Da molte parti sono sollecitato a parlare del nuovo Codice della strada, meglio noto come “riforma Salvini”. Devo dire, da subito, che ciò non mi entusiasma per nulla: pensare a Salvini come “legislatore” è cosa che offende la mia intelligenza; posso, comunque, dire che penso si tratti di una pessima legge della quale – sono certo – presto si occuperà la Consulta, essendone a mio parere evidenti i profili di illegittimità costituzionale.
Il fatto sul quale, invece, è bene ragionare è l’assoluzione del ministro Salvini dal “fantomatico” reato del quale era stato accusato, ma è il caso di parlare anche dell’ignominioso trattamento dell’argomento che politici, ma soprattutto la stampa, hanno ritenuto di doverne fare. Una politica scomposta, volgare e ottusa può decidere di manifestare con i suoi ministri davanti a un Tribunale dello Stato nel tentativo, non celato, di intimidire i magistrati: nel rispetto del fondamentale principio di separazione dei poteri, sono cose che non solo non si fanno, ma che andrebbero denunciate e condannate, per esempio, dal Capo dello Stato che è anche Presidente del Consiglio superiore della magistratura. Nonostante questi comportamenti ai limiti dell’eversione, il Tribunale di Palermo ha mandato assolto, con formula piena, l’imputato Matteo Salvini.
Tutto lasciava pensare che avremmo assistito, oltre che alle manifestazioni di giubilo per l’ampia assoluzione, anche a commenti ed esternazioni di stima per il sistema giudiziario del nostro Paese che, attraverso quella sentenza, confermava una volta di più che i magistrati amministrano la giustizia non in base alle tifoserie ma soltanto in base al diritto.
È pur vero che non sempre è stato così, ma le eccezioni confermano la regola: la nostra magistratura è sana. E invece no. Un giornalismo d’accatto, fatto da collaudati mercenari, che hanno ben capito che se scrivi come il padrone richiede avrai una vita lastricata da successi e da consistenti bottini, ha continuato a inveire e a delegittimare il sistema giudiziario con i soliti messaggi, neppure più di malcelata propaganda: separazione delle carriere, due Consigli superiori della magistratura, test psicoattitudinali per i magistrati e via discorrendo. Manca soltanto che fra un po’ ci dicano che, se vuoi fare il magistrato, devi avere una tessera di partito (meglio ancora se di governo) e il cerchio è definitivamente chiuso.
Che squallore!
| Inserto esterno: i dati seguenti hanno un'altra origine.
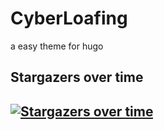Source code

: # CyberLoafing

a easy theme for hugo 



## Stargazers over time 

## [![Stargazers over time](https://starchart.cc/LYT0628/CyberLoafing.svg)](https://starchart.cc/LYT0628/CyberLoafing) 

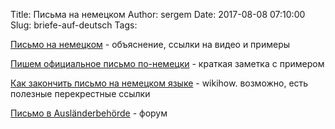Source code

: Title: Письма на немецком
Author: sergem
Date: 2017-08-08 07:10:00
Slug: briefe-auf-deutsch
Tags: 


[Письмо на немецком](http://startdeutsch.ru/interesno/poleznye-materialy/869-pismo-na-nemetskom) - объяснение, ссылки на видео и примеры

[Пишем официальное письмо по-немецки](http://www.de-online.ru/news/pishem_oficialnoe_pismo_po_nemecki/2013-12-29-56) - краткая заметка с примером

[Как закончить письмо на немецком языке](http://ru.wikihow.com/%D0%B7%D0%B0%D0%BA%D0%BE%D0%BD%D1%87%D0%B8%D1%82%D1%8C-%D0%BF%D0%B8%D1%81%D1%8C%D0%BC%D0%BE-%D0%BD%D0%B0-%D0%BD%D0%B5%D0%BC%D0%B5%D1%86%D0%BA%D0%BE%D0%BC-%D1%8F%D0%B7%D1%8B%D0%BA%D0%B5) - wikihow. возможно, есть полезные перекрестные ссылки

[Письмо в Ausländerbehörde](http://foren.germany.ru/arch/Deutsch/f/26943076.html) - форум
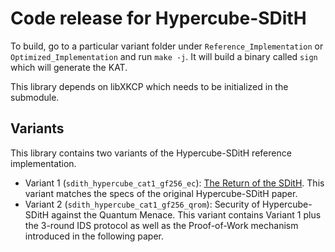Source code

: # Code release for Hypercube-SDitH

To build, go to a particular variant folder under `Reference_Implementation` or `Optimized_Implementation` and run `make -j`.
It will build a binary called `sign` which will generate the KAT.

This library depends on libXKCP which needs to be initialized in the submodule.

## Variants

This library contains two variants of the Hypercube-SDitH reference implementation.

- Variant 1 (`sdith_hypercube_cat1_gf256_ec`): [The Return of the SDitH](https://eprint.iacr.org/2022/1645). This variant matches the specs of the original Hypercube-SDitH paper.
- Variant 2 (`sdith_hypercube_cat1_gf256_qrom`): Security of Hypercube-SDitH against the Quantum Menace. This variant contains Variant 1 plus the 3-round IDS protocol as well as the Proof-of-Work mechanism introduced in the following paper.

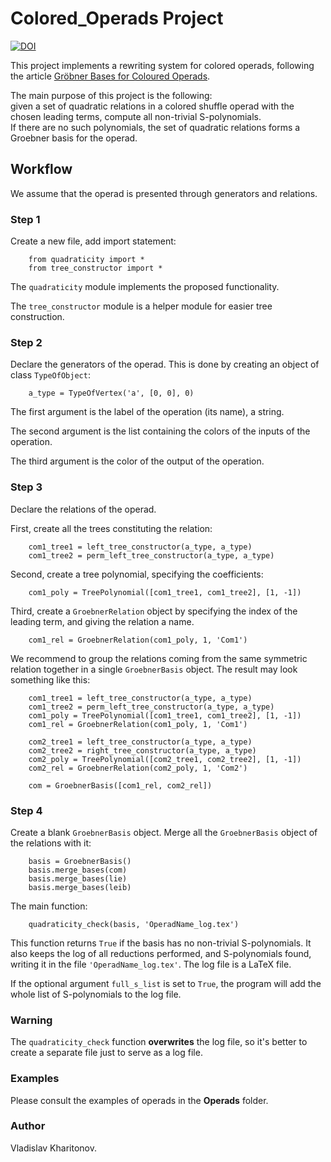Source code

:# Colored_Operads Project


[![DOI](https://zenodo.org/badge/287342466.svg)](https://zenodo.org/badge/latestdoi/287342466)


This project implements a rewriting system for colored operads, 
following the article [Gröbner Bases for Coloured Operads](https://arxiv.org/abs/2008.05295).

The main purpose of this project is the following:  
given
a set of quadratic relations in a colored shuffle operad with the chosen
leading terms, compute all
non-trivial S-polynomials.  
If there are no such polynomials, the set of quadratic
relations forms a Groebner basis for the operad.

## Workflow

We assume that the operad is presented through generators and relations.

### Step 1
Create a new file, add import statement:

        from quadraticity import *
        from tree_constructor import *
The `quadraticity` module implements the proposed functionality. 

The `tree_constructor` module is a helper module for easier tree construction.

### Step 2
Declare the generators of the operad. This is done by creating an object of class
`TypeOfObject`:

        a_type = TypeOfVertex('a', [0, 0], 0)
The first argument is the label of the operation (its name), a string.

The second argument is the list containing the colors of the inputs of the operation.

The third argument is the color of the output of the operation.

### Step 3
Declare the relations of the operad. 

First, create all the trees constituting the relation:

        com1_tree1 = left_tree_constructor(a_type, a_type)
        com1_tree2 = perm_left_tree_constructor(a_type, a_type)
        
Second, create a tree polynomial, specifying the coefficients:

        com1_poly = TreePolynomial([com1_tree1, com1_tree2], [1, -1])

Third, create a `GroebnerRelation` object by specifying the index of the leading term, and
giving the relation a name.

        com1_rel = GroebnerRelation(com1_poly, 1, 'Com1')

We recommend to group the relations coming from the same symmetric relation together
in a single `GroebnerBasis` object. The result may look something like this:

        com1_tree1 = left_tree_constructor(a_type, a_type)
        com1_tree2 = perm_left_tree_constructor(a_type, a_type)
        com1_poly = TreePolynomial([com1_tree1, com1_tree2], [1, -1])
        com1_rel = GroebnerRelation(com1_poly, 1, 'Com1')
        
        com2_tree1 = left_tree_constructor(a_type, a_type)
        com2_tree2 = right_tree_constructor(a_type, a_type)
        com2_poly = TreePolynomial([com2_tree1, com2_tree2], [1, -1])
        com2_rel = GroebnerRelation(com2_poly, 1, 'Com2')
        
        com = GroebnerBasis([com1_rel, com2_rel])
        
### Step 4

Create a blank `GroebnerBasis` object. Merge all the `GroebnerBasis` object of the relations with it:

        basis = GroebnerBasis()
        basis.merge_bases(com)
        basis.merge_bases(lie)
        basis.merge_bases(leib)

The main function:

        quadraticity_check(basis, 'OperadName_log.tex')

This function returns `True` if the basis has no non-trivial S-polynomials.
It also keeps the log of all reductions performed, and S-polynomials found, writing it
in the file `'OperadName_log.tex'`. The log file is a LaTeX file.

If the optional argument `full_s_list` is set to `True`, the program will add the whole
list of S-polynomials to the log file.

### **Warning**
The `quadraticity_check` function **overwrites** the log file, so it's better to 
create a separate file just to serve as a log file.

### Examples

Please consult the examples of operads in the **Operads** folder.

### Author
Vladislav Kharitonov.
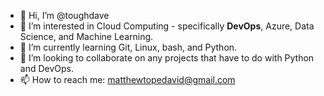 - 👋 Hi, I’m @toughdave
- 👀 I’m interested in Cloud Computing - specifically **DevOps**, Azure, Data Science, and Machine Learning.
- 🌱 I’m currently learning Git, Linux, bash, and Python.
- 💞️ I’m looking to collaborate on any projects that have to do with Python and DevOps.
- 📫 How to reach me: matthewtopedavid@gmail.com

<!---
toughdave/toughdave is a ✨ special ✨ repository because its `README.md` (this file) appears on your GitHub profile.
You can click the Preview link to take a look at your changes.
--->
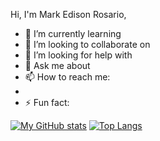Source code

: 
Hi, I'm Mark Edison Rosario, 
- 🌱 I’m currently learning 
- 👯 I’m looking to collaborate on 
- 🤔 I’m looking for help with 
- 💬 Ask me about 
- 📫 How to reach me: 
-	
- ⚡ Fun fact: 

[![My GitHub stats](https://github-readme-stats.vercel.app/api?username=MrYious&count_private=true&show_icons=true)](https://github.com/MrYious)
[![Top Langs](https://github-readme-stats.vercel.app/api/top-langs/?username=MrYious&layout=compact)](https://github.com/MrYious)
Noi continuiamo a ritenere che il compito di una stampa libera, non secondario in un sistema autenticamente democratico, sia quello di assicurare che il popolo possa ricevere informazioni che non siano manipolate o al servizio di organizzazioni o di precisi interessi. Una stampa scrupolosa, fatta nell’interesse della popolazione, dovrebbe “sfruculiare” le persone di potere e di governo. Questa libertà è garantita anche dalla nostra Carta costituzionale che all’articolo 21 recita: “La stampa non può essere soggetta ad autorizzazioni o censure”.
Al di là della divisione dei poteri tra esecutivo (Governo), legislativo (Parlamento) e giudiziario (Magistratura), la funzione della libera stampa è fondamentale per la tenuta del sistema democratico. Rileggendo Montesquieu, questo appare quanto mai evidente: “Chiunque abbia potere è portato ad abusarne; egli arriva sin dove non trova limiti. Perché non si possa abusare del potere occorre che il potere arresti il potere”. In uno Stato di diritto, questo confronto dialettico tra i diversi poteri dello Stato, avviene in maniera più lineare ed efficace attraverso il potere di denuncia della stampa. Un potere che diventa, per questa stessa strada, una ulteriore forma di controllo del corretto funzionamento delle istituzioni.
Che bello sarebbe se, nel corso dell’anno appena cominciato, il giornalismo italiano, come per incanto, subisse una profondissima metamorfosi e iniziasse ad attuare lo scomodo pensiero messo nero su bianco da quel grande scrittore visionario che fu il britannico George Orwell: “La vera libertà di stampa è dire al potere ciò che il potere non vorrebbe sentirsi dire”.